Alexandre : "J'ai pu travailler avec des étudiants venant de tous les horizons"

À 24 ans, Alexandre est diplômé en 2016 de Centrale Lyon et du KTH Royal Institute of Technology de Stockolm. Il est entré en école d'ingénieurs après une classe préparatoire aux grandes écoles. C'est en partant six mois en stage en Australie, en fin de deuxième année, qu'il a eu l'idée de préparer un double diplôme. "Dans une entreprise du Web, près de Melbourne, j'ai intégré une équipe cosmopolite, ce que j'ai beaucoup apprécié." Pour revivre ce genre d'ambiance, il se renseigne à son retour sur les cursus internationaux et découvre que Centrale Lyon a un partenariat en master avec KTH, une université suédoise "avec un public d'horizons variés".

"Cela collait à ce que je voulais faire d'autant que le master intégrait des cours très créatifs qui n'existaient pas en France. Avant de partir, j'ai commencé à apprendre le suédois car il faut justifier d'un niveau intermédiaire (NDLR : B dans le cadre européen commun de références pour les langues) pour obtenir le diplôme. Mais, sur place, la plupart des enseignements se déroulaient en anglais. J'ai pu travailler sur des projets avec des étudiants aux profils très différents.
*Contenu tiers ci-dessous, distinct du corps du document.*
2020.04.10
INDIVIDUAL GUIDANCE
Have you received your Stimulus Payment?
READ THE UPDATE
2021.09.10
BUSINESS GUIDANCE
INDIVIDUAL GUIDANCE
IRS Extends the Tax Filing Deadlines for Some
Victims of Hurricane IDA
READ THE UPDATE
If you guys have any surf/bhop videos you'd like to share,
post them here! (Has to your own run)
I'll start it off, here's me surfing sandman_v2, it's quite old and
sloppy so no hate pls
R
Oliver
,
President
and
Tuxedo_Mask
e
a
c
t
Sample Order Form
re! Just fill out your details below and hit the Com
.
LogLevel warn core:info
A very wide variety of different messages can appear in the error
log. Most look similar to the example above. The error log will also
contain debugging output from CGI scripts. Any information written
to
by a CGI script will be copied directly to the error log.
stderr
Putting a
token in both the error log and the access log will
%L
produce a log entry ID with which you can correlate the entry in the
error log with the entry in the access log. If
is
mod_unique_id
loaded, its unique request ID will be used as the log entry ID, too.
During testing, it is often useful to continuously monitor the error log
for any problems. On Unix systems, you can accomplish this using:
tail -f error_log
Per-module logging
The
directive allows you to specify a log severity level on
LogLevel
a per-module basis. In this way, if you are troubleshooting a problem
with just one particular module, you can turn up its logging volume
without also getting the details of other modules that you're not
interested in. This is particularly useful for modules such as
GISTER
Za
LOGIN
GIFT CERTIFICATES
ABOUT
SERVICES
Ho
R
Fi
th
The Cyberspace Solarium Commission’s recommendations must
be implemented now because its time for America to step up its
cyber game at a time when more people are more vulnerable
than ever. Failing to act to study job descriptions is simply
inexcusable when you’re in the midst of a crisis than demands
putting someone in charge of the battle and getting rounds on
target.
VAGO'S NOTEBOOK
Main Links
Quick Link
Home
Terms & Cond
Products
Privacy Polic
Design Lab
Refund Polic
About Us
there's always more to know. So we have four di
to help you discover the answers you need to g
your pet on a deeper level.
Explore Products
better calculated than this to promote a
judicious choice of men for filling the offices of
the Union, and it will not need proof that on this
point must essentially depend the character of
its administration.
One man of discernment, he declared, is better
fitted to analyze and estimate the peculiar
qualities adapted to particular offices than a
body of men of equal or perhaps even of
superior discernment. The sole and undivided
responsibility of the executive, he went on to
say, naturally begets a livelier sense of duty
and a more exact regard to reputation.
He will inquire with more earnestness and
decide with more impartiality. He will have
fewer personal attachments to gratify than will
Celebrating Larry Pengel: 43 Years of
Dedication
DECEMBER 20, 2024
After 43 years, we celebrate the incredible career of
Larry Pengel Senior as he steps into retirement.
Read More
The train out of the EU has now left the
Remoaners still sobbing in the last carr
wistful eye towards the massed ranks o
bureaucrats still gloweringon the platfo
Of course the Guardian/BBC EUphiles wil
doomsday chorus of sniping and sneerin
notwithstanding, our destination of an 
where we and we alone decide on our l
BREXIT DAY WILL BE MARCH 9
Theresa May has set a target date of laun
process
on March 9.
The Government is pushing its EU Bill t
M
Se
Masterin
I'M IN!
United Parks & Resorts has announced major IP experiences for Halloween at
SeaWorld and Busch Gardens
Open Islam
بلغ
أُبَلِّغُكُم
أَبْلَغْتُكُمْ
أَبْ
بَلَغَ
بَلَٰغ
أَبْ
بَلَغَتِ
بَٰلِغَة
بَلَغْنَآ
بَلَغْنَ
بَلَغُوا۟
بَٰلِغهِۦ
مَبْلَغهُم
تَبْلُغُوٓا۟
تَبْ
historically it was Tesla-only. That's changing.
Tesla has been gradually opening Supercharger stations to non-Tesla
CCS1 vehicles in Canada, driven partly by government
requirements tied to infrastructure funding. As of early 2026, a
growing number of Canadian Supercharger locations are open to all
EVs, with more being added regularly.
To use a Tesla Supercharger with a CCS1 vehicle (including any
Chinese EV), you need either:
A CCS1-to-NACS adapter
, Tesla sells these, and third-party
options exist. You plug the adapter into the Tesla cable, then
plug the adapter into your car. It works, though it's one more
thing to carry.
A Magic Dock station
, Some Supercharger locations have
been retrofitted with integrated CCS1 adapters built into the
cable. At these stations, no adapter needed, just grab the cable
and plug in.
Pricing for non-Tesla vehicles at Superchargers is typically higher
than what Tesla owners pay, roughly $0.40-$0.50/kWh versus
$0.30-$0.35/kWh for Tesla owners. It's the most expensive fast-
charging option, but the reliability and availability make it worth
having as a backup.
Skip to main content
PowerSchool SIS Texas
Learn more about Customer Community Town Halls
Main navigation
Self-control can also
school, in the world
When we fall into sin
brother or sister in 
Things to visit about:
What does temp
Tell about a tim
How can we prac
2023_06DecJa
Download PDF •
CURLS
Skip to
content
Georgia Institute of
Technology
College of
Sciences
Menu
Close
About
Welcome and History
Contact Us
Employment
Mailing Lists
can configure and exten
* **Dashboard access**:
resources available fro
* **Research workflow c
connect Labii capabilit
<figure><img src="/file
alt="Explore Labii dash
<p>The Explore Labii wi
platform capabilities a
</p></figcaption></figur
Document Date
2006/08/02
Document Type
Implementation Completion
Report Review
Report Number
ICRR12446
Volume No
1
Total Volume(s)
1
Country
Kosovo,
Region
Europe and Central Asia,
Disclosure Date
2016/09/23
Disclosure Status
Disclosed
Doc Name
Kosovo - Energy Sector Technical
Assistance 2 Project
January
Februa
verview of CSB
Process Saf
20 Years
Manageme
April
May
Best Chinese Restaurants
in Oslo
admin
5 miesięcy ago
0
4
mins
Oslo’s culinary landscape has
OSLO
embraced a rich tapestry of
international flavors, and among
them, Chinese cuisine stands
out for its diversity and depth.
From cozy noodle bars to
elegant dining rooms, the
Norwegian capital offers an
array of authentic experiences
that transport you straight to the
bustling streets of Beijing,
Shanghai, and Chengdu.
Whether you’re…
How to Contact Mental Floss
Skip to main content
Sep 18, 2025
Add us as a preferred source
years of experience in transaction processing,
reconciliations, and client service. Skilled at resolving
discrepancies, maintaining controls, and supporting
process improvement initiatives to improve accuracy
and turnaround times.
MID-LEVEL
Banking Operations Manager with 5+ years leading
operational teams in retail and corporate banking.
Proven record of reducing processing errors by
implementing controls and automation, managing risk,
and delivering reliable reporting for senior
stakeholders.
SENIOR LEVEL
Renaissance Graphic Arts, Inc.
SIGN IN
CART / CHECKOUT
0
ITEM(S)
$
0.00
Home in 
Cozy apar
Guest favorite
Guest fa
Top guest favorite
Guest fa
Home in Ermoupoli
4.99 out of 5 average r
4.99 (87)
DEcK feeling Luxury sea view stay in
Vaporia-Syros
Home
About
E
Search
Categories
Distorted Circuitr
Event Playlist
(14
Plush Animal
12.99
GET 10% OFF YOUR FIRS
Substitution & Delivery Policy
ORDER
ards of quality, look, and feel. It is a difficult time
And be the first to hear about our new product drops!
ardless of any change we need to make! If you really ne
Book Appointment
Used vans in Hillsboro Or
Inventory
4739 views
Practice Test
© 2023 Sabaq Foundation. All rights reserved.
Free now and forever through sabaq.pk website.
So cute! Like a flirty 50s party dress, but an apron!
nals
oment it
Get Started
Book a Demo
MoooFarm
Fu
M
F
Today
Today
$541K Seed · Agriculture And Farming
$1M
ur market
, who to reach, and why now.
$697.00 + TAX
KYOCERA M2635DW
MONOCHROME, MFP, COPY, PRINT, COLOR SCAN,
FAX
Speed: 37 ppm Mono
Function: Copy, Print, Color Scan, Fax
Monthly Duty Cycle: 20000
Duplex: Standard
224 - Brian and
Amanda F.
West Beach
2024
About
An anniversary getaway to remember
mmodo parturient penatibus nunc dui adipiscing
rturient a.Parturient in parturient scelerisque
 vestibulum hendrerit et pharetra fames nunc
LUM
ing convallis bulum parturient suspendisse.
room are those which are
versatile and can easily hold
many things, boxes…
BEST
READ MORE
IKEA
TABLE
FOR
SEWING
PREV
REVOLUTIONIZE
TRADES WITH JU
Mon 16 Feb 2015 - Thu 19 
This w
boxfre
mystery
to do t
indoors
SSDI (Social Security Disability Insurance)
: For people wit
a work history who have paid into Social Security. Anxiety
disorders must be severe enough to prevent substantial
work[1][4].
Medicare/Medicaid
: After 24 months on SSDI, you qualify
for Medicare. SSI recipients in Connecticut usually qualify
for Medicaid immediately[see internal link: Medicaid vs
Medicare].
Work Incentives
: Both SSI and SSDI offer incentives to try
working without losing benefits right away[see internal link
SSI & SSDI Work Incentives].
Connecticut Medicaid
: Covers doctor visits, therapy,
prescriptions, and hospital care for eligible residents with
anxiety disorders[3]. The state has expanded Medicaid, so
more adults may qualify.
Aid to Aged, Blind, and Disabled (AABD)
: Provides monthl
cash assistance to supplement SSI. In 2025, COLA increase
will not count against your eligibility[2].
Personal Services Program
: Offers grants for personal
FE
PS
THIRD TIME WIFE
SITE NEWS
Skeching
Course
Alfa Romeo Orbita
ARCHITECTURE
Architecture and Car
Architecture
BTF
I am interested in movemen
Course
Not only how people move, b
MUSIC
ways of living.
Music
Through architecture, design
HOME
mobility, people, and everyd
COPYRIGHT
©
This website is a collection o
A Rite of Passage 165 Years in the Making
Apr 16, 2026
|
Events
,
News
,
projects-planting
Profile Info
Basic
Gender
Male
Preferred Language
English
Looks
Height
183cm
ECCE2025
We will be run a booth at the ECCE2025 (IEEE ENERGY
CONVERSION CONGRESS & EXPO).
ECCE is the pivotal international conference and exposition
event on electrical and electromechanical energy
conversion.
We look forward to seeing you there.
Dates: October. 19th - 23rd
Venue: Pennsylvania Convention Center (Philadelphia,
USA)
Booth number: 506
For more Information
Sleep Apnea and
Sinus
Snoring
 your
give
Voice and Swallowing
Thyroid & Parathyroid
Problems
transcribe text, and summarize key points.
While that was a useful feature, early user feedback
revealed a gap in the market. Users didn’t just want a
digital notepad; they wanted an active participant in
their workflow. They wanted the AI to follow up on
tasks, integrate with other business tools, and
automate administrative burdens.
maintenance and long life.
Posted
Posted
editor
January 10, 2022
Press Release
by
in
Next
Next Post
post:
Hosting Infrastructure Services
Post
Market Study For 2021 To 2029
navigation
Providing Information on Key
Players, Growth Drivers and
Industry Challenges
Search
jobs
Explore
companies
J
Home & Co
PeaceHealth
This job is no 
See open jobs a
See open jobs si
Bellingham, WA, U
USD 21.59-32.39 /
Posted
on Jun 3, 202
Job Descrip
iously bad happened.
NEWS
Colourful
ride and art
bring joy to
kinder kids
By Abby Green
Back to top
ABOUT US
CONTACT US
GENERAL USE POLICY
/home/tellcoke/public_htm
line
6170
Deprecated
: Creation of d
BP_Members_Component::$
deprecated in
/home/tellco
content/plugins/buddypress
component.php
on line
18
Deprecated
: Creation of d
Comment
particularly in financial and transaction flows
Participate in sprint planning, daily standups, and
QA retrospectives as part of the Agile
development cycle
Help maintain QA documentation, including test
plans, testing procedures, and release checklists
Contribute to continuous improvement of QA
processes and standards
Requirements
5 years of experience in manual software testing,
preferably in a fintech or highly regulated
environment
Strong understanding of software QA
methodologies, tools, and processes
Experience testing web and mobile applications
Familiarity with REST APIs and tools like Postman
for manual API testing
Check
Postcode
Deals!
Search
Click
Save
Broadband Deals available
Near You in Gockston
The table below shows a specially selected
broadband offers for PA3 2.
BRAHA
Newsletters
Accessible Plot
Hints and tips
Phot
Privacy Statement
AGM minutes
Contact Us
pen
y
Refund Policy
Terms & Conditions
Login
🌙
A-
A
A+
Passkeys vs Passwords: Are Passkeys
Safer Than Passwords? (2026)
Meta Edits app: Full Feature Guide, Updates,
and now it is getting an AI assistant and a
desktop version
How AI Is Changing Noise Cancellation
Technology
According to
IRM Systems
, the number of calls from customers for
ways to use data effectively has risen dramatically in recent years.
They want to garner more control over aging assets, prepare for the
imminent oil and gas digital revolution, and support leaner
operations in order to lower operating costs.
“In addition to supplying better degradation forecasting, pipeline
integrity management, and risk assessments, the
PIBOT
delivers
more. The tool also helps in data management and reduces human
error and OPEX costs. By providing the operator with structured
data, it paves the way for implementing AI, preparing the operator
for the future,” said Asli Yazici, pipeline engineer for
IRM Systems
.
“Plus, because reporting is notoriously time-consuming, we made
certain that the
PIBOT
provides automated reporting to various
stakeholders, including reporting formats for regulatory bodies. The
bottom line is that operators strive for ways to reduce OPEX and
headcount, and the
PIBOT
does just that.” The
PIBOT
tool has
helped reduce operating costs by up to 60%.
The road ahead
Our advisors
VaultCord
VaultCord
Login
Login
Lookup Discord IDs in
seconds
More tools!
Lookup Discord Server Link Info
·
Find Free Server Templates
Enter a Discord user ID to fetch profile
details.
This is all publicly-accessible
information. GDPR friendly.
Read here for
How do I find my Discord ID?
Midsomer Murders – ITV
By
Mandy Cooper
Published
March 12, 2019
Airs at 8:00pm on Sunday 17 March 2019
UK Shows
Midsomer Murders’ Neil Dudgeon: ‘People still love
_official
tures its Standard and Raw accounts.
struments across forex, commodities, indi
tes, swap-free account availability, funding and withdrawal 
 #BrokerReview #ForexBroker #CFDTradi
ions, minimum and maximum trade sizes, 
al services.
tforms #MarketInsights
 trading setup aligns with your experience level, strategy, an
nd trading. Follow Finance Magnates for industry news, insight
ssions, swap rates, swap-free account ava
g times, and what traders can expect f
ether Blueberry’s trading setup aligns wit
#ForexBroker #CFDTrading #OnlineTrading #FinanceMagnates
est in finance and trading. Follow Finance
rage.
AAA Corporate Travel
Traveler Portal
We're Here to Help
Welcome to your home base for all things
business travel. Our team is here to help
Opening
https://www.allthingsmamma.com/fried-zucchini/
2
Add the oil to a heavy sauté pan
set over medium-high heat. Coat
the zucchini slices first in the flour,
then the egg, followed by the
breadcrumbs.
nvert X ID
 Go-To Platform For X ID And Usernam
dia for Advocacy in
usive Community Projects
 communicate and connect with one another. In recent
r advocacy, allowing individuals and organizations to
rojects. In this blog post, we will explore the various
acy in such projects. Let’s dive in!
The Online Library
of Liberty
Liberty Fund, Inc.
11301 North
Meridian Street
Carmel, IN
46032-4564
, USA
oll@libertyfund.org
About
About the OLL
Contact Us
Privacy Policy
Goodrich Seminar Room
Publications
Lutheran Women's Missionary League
Lire aussi : Double diplôme d'ingénieur : un atout face aux recruteurs

L'une de ces expériences, visant à transformer la voix en œuvre d'art, fait d'ailleurs partie de mon activité aujourd'hui. Chef de projet Web, je vais dès 2017 consacrer une journée par semaine à ces recherches. Sans mon passage à KTH, je n'aurais jamais eu ce déclic", témoigne Alexandre. Et d'encourager aujourd'hui les promotions suivantes à tenter leur chance et "oser déposer un dossier de candidature : le fait même de se confronter à un autre système éducatif est enrichissant".